A smooth details retrieval procedure should have the potential to discover, arrange and current very varied manifestations of knowledge – resembling textual content, images, movies or database files – any of that could be of relevance to the person. although, the idea that of relevance, whereas doubtless intuitive, is absolutely tough to outline, and it really is even tougher to version in a proper way.

Lavrenko doesn't try to bring about a brand new definition of relevance, nor offer arguments as to why any specific definition should be theoretically better or extra whole. as a substitute, he is taking a generally approved, albeit a little conservative definition, makes a number of assumptions, and from them develops a brand new probabilistic version that explicitly captures that concept of relevance. With this ebook, he makes significant contributions to the sector of data retrieval: first, a brand new option to examine topical relevance, complementing the 2 dominant types, i.e., the classical probabilistic version and the language modeling method, and which explicitly combines records, queries, and relevance in one formalism; moment, a brand new strategy for modeling exchangeable sequences of discrete random variables which doesn't make any structural assumptions in regards to the info and which could additionally deal with infrequent events.

Thus his publication is of significant curiosity to researchers and graduate scholars in info retrieval who specialise in relevance modeling, score algorithms, and language modeling.

E. the semantic correspondence between a given request and a given document. We will not be addressing issues of presentation, novelty, or suitability to a particular task. 3 Existing Models of Relevance This book is certainly not the first endeavor to treat relevance in probabilistic terms. Some of the more prominent examples are the 2-Poisson indexing model developed independently by Bookstein and Swanson [15, 16] and Harter [52], the probabilistic retrieval model of Robertson and Sparck Jones [117], the probabilistic flavors [123] of Van Rijsbergen’s logical model [139], the inference-network model developed by Turtle and Croft [135, 134], the language modeling approach pioneered by Ponte and Croft [106, 105] and further developed by others [90, 56], and the recent risk minimization framework of Zhai and Lafferty [68, 157].

However, since 1976 the model has been re-formulated a number of times to a degree where it can hardly be called “binary” and, as we shall argue later on, the term “independence” is also questionable.
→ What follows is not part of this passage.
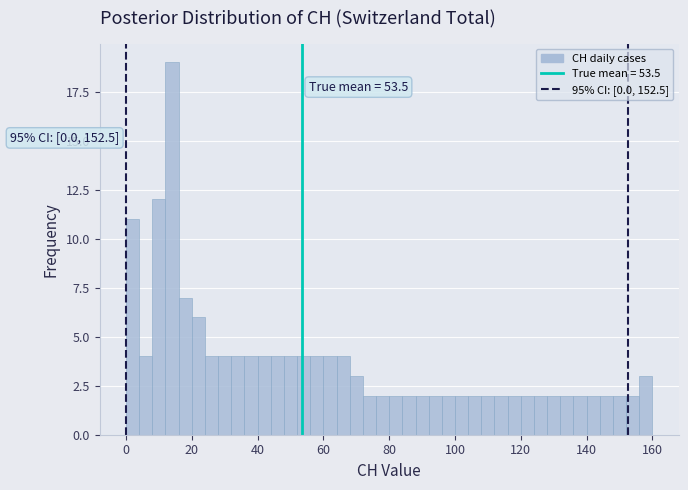

Read against the x-axis, roughly where is the centre of the tallest bar?

14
The model is also known as the Okapi model , the City model, or simply as the probabilistic model . A very detailed account of the recent state of the model is provided by the original authors in [131, 132]. What follows is our interpretation of the model. An attentive reader may find that our description is different in two ways from the way the model is presented by the authors [117, 131, 132].
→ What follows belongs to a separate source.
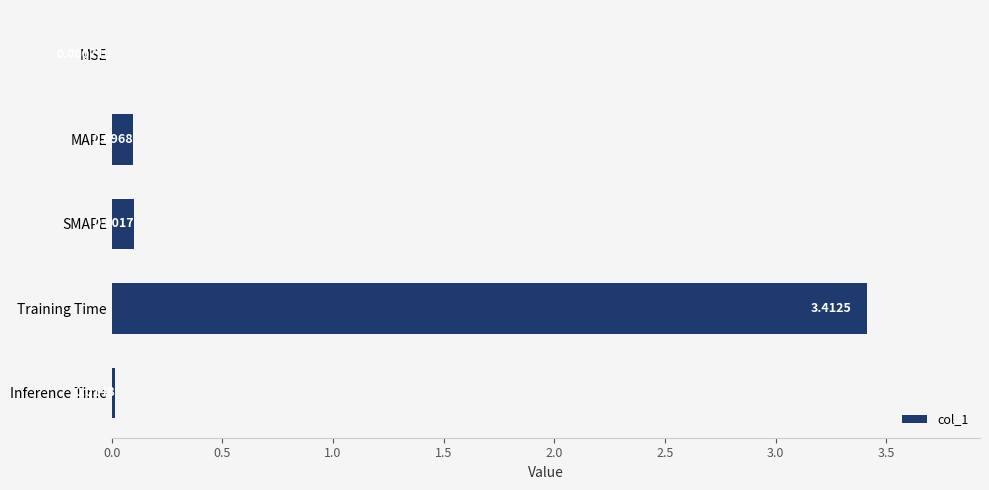

What is the change in value from MAPE to Training Time?

+3.3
2. Requests. We are concerned only with observable natural-language requests, for which we can obtain relevance judgments. However, our model will involve a notion similar to the real information need (RIN), which will play the role of a latent variable. We will use the words “query” and “request” interchangeably. 3. Non-interactive. We will not be modeling any evolution of user’s information need. Our model explicitly accounts for the fact that a single information need can be expressed in multiple forms, but we do not view these in the context of an interactive search session.